* [Required action]: Starting at the line that holds "mouse_down()", copy every line exactly through the end of the data, and no others.

[Stored records]
=== Begin Enclosure ===

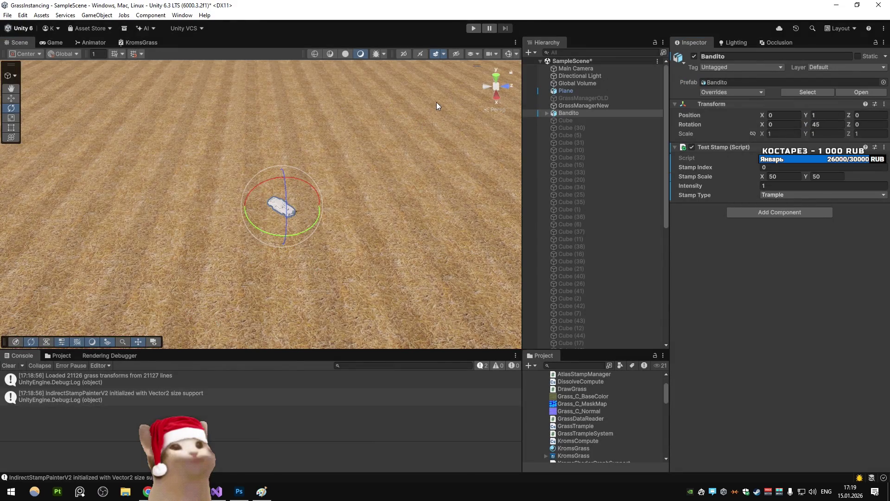
- Start Play and rotate Bandito around Y from about 57° onward
click(473, 29)
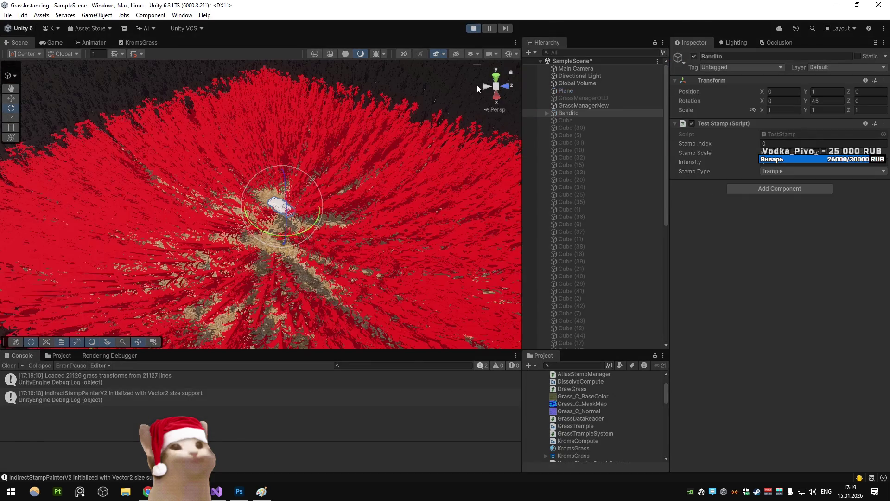
mouse_move(805, 99)
mouse_down()
mouse_move(197, 149)
mouse_move(680, 146)
mouse_move(833, 99)
mouse_move(430, 129)
mouse_move(464, 135)
mouse_up()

=== End Enclosure ===

* [Problem solution]:
mouse_down()
mouse_move(197, 149)
mouse_move(680, 146)
mouse_move(833, 99)
mouse_move(430, 129)
mouse_move(464, 135)
mouse_up()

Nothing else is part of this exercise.